##A project to read in data and create a tidy data set.
The script run_analysis.R is a stand-alone script. It completes the following steps in order to read in data and create a tidy data set.
- Open the dplyr library to be used in later steps.
- Reads in 7 data tables. These are: 3 files for the test group (X_test, y_test, subject_test), 3 files from the train group (X_train, y_train, subject_train), and the features file. For both of the test and training groups, the X_ file contains many trials/observations of body movements, the y_ file contains a list of which activity was being performed for each of the above observations and the subject_ file contains a list of which subject was performing the observation.

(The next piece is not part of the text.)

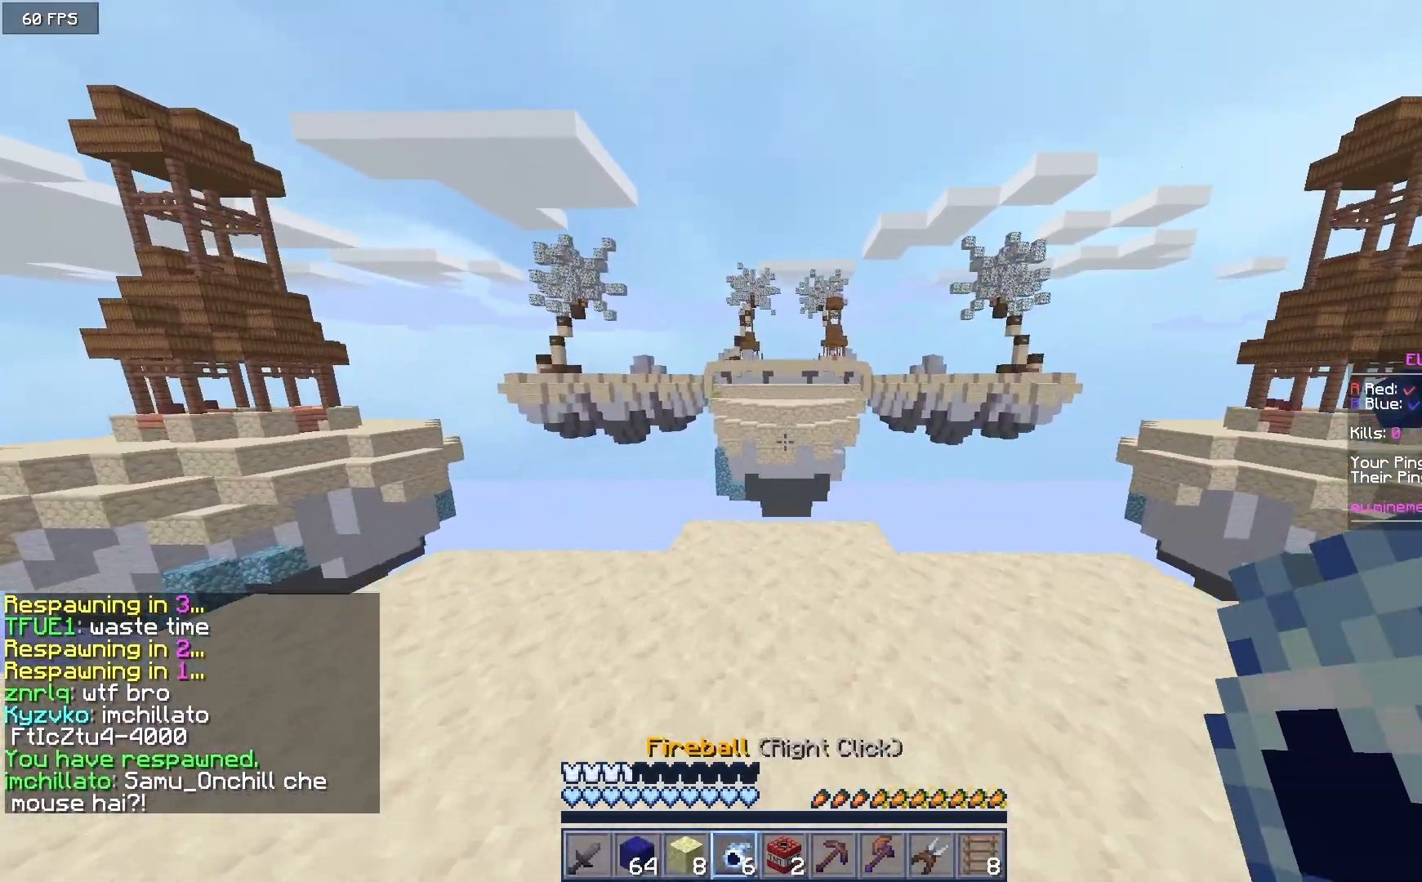
{"keys": ["w"], "mouse": [], "events": []}
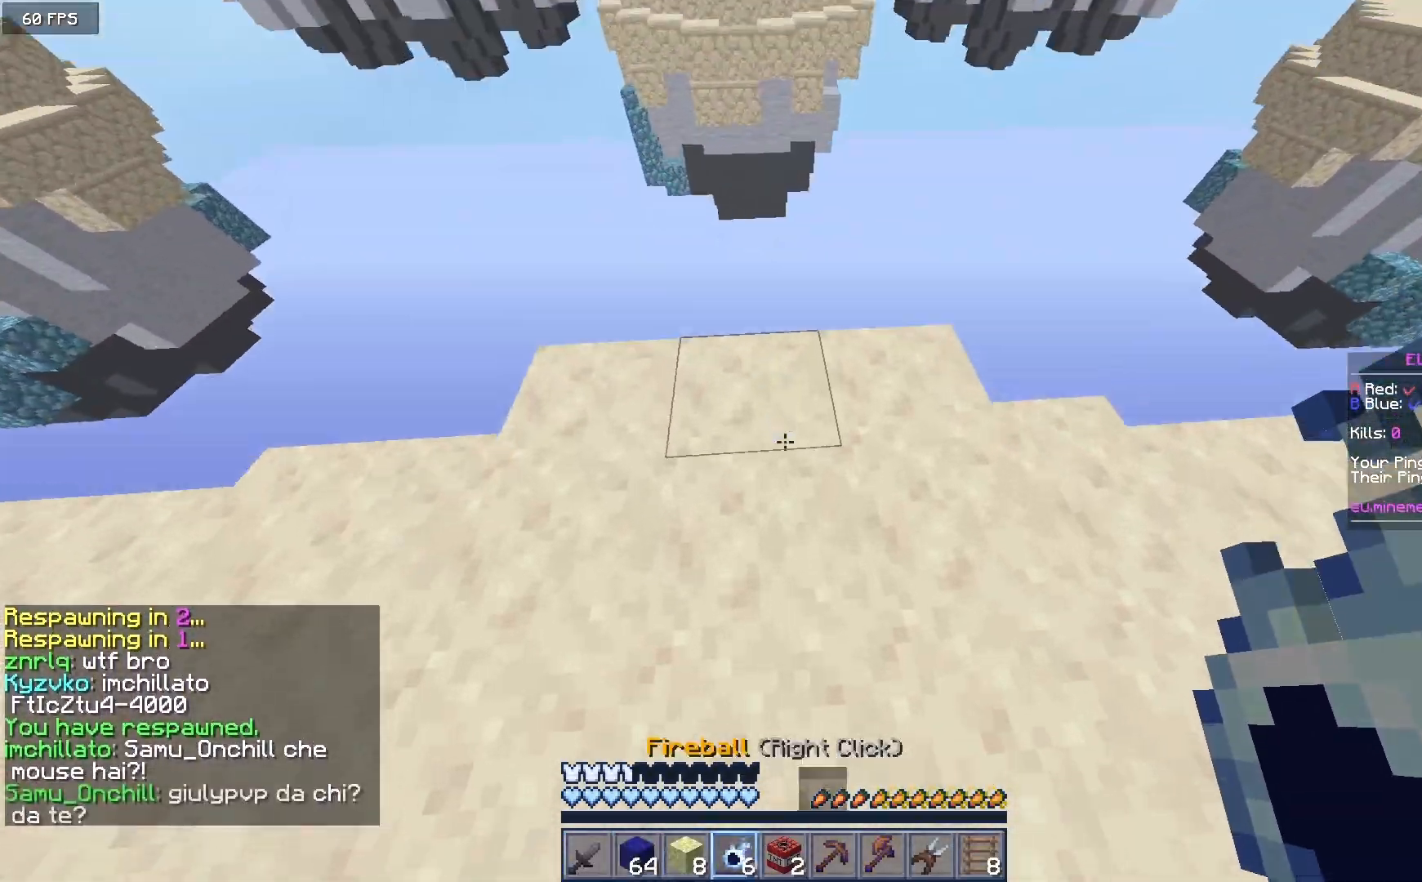
{"keys": ["w"], "mouse": []}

The features file contains a list of 561 movements that were measured in each of the above observations.
- Binds the 3 test files to each other with the subject, activity, and then the resulting data for both the test data and the train data.
- Uses the features file to name the variables, rather than leave them as Var1, Var2, etc.
- Merges the two sets of data and then selects only the mean and standard deviation variables from the entire set.
- Creates a new tidy data set by calculating the mean for each Subject / Activity combination.
- Writes a new table of the tidy data set.
The tidy data set written is in one of many forms that can be considered tidy. Note that each variable forms a column while each Subject / Activity combination forms a row. This tidy data is in the wide format.
There is a CodeBook included which more thoroughly documents all of the changes made to the original data as well as a better description of the original data sets.